→ INSTRUCTIONS FOR THE TASK
Please, without the pictures, restate every entry exactly.

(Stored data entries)
╭──

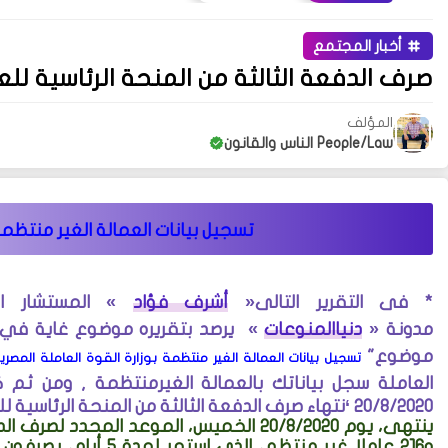
أخبار المجتمع
صرف الدفعة الثالثة من المنحة الرئاسية للع
المؤلف
People/Law الناس والقانون
تسجيل بيانات العمالة الغير منتظمة 
* فى التقرير التالى
»
أشرف فؤاد
«
المستشار
ا
مدونة
»
دنياالمنوعات
«
يرصد بتقريره موضوع غاية في ا
موضوع
"
تسجيل بيانات العمالة الغير منتظمة بوزارة القوة العاملة المصري
العاملة سجل بياناتك بالعمالة الغيرمنتظمة , ومن ثم ك
20/8/2020 ‘نتهاء صرف الدفعة الثالثة من المنحة الرئاسية للعمالة غير المنتظمة .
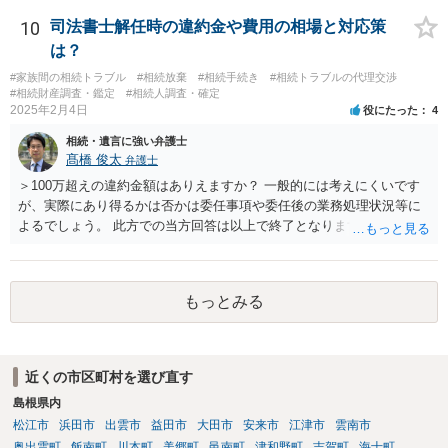
高は教えてくれると思います。 自分ではよくわからないということ
であれば、弁護士に相談し依頼されたら良いと思います。
10
司法書士解任時の違約金や費用の相場と対応策
は？
#家族間の相続トラブル
#相続放棄
#相続手続き
#相続トラブルの代理交渉
#相続財産調査・鑑定
#相続人調査・確定
2025年2月4日
役にたった
4
相続・遺言に強い弁護士
髙橋 俊太
弁護士
＞100万超えの違約金額はありえますか？ 一般的には考えにくいです
が、実際にあり得るかは否かは委任事項や委任後の業務処理状況等に
よるでしょう。 此方での当方回答は以上で終了となりますが、参考に
なりましたら幸いです。
もっとみる
近くの市区町村を選び直す
島根県内
松江市
浜田市
出雲市
益田市
大田市
安来市
江津市
雲南市
奥出雲町
飯南町
川本町
美郷町
邑南町
津和野町
吉賀町
海士町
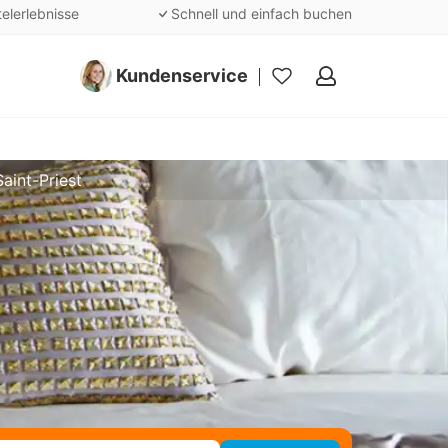
telerlebnisse
Schnell und einfach buchen
Kundenservice
Meine
Favoriten
Saint-Priest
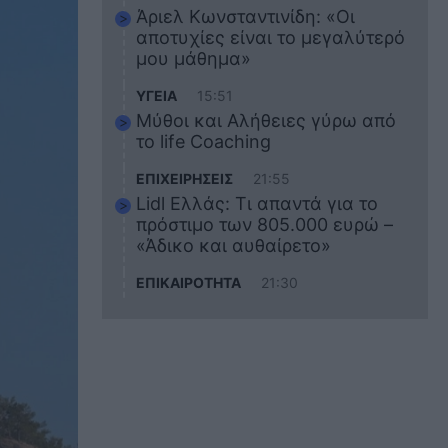
Άριελ Κωνσταντινίδη: «Οι
αποτυχίες είναι το μεγαλύτερό
μου μάθημα»
ΥΓΕΙΑ
15:51
Μύθοι και Αλήθειες γύρω από
το life Coaching
ΕΠΙΧΕΙΡΗΣΕΙΣ
21:55
Lidl Ελλάς: Τι απαντά για το
πρόστιμο των 805.000 ευρώ –
«Άδικο και αυθαίρετο»
ΕΠΙΚΑΙΡΟΤΗΤΑ
21:30
Στο εκπαιδευτικό του ταξίδι
σκοτώθηκε ο 20χρονος
ναυτικός του Blue Star Chios –
Πώς έγινε το τραγικό
δυστύχημα
ΖΩΔΙΑ
21:10
Αυτά τα 3 ζώδια θα πετύχουν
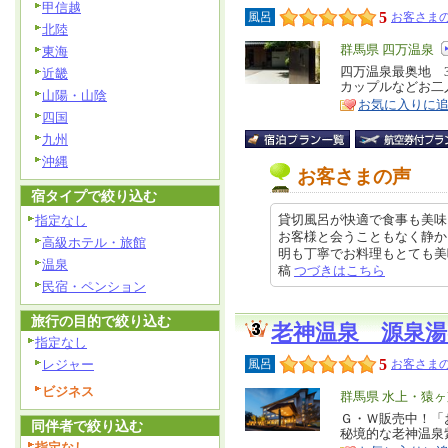
甲信越
5
風呂
お客さまの
北陸
エ
群馬県 四万温泉
東海
リ
四万温泉最奥地 
特
近畿
カップルなどお二
ア
徴
山陽・山陰
お気に入りに
四国
九州
沖縄
お客さまの声
宿タイプで絞り込む
貸切風呂が快適で食事も美味
指定なし
お客様と会うこともなく静か
高級ホテル・旅館
明も丁寧でお料理もとても美味しく
温泉
稿
つづきはこちら
民宿・ペンション
旅行の目的で絞り込む
老神温泉 源泉湯
指定なし
5
レジャー
風呂
お客さまの
ビジネス
エ
群馬県 水上・猿
リ
Ｇ・Ｗ販売中！「
特
同伴者で絞り込む
秘境的な老神温泉
ア
徴
指定なし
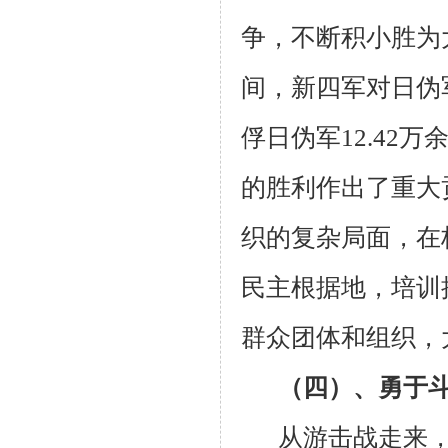
争，不断积小胜为
间，新四军对日伪
俘日伪军
12.42
万
的胜利作出了重大
织的复杂局面，在
民主根据地，培训
群众团体和组织，
（四）、勇于
从游击战走来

╰──

→ RESPONSE
أخبار المجتمع
صرف الدفعة الثالثة من المنحة الرئاسية للع
المؤلف
People/Law الناس والقانون
تسجيل بيانات العمالة الغير منتظمة 
* فى التقرير التالى
»
أشرف فؤاد
«
المستشار
ا
مدونة
»
دنياالمنوعات
«
يرصد بتقريره موضوع غاية في ا
موضوع
"
تسجيل بيانات العمالة الغير منتظمة بوزارة القوة العاملة المصري
العاملة سجل بياناتك بالعمالة الغيرمنتظمة , ومن ثم ك
20/8/2020 ‘نتهاء صرف الدفعة الثالثة من المنحة الرئاسية للعمالة غير المنتظمة .
高は教えてくれると思います。 自分ではよくわからないということ
であれば、弁護士に相談し依頼されたら良いと思います。
10
司法書士解任時の違約金や費用の相場と対応策
は？
#家族間の相続トラブル
#相続放棄
#相続手続き
#相続トラブルの代理交渉
#相続財産調査・鑑定
#相続人調査・確定
2025年2月4日
役にたった
4
相続・遺言に強い弁護士
髙橋 俊太
弁護士
＞100万超えの違約金額はありえますか？ 一般的には考えにくいです
が、実際にあり得るかは否かは委任事項や委任後の業務処理状況等に
よるでしょう。 此方での当方回答は以上で終了となりますが、参考に
なりましたら幸いです。
もっとみる
近くの市区町村を選び直す
島根県内
松江市
浜田市
出雲市
益田市
大田市
安来市
江津市
雲南市
奥出雲町
飯南町
川本町
美郷町
邑南町
津和野町
吉賀町
海士町
telerlebnisse
Schnell und einfach buchen
Kundenservice
Meine
Favoriten
Saint-Priest
Άριελ Κωνσταντινίδη: «Οι
αποτυχίες είναι το μεγαλύτερό
μου μάθημα»
ΥΓΕΙΑ
15:51
Μύθοι και Αλήθειες γύρω από
το life Coaching
ΕΠΙΧΕΙΡΗΣΕΙΣ
21:55
Lidl Ελλάς: Τι απαντά για το
πρόστιμο των 805.000 ευρώ –
«Άδικο και αυθαίρετο»
ΕΠΙΚΑΙΡΟΤΗΤΑ
21:30
Στο εκπαιδευτικό του ταξίδι
σκοτώθηκε ο 20χρονος
ναυτικός του Blue Star Chios –
Πώς έγινε το τραγικό
δυστύχημα
ΖΩΔΙΑ
21:10
Αυτά τα 3 ζώδια θα πετύχουν
甲信越
5
風呂
お客さまの
北陸
エ
群馬県 四万温泉
東海
リ
四万温泉最奥地 
特
近畿
カップルなどお二
ア
徴
山陽・山陰
お気に入りに
四国
九州
沖縄
お客さまの声
宿タイプで絞り込む
貸切風呂が快適で食事も美味
指定なし
お客様と会うこともなく静か
高級ホテル・旅館
明も丁寧でお料理もとても美味しく
温泉
稿
つづきはこちら
民宿・ペンション
旅行の目的で絞り込む
老神温泉 源泉湯
指定なし
5
レジャー
風呂
お客さまの
ビジネス
エ
群馬県 水上・猿
リ
Ｇ・Ｗ販売中！「
特
同伴者で絞り込む
秘境的な老神温泉
ア
徴
指定なし
争，不断积小胜为
间，新四军对日伪
俘日伪军
12.42
万
的胜利作出了重大
织的复杂局面，在
民主根据地，培训
群众团体和组织，
（四）、勇于
从游击战走来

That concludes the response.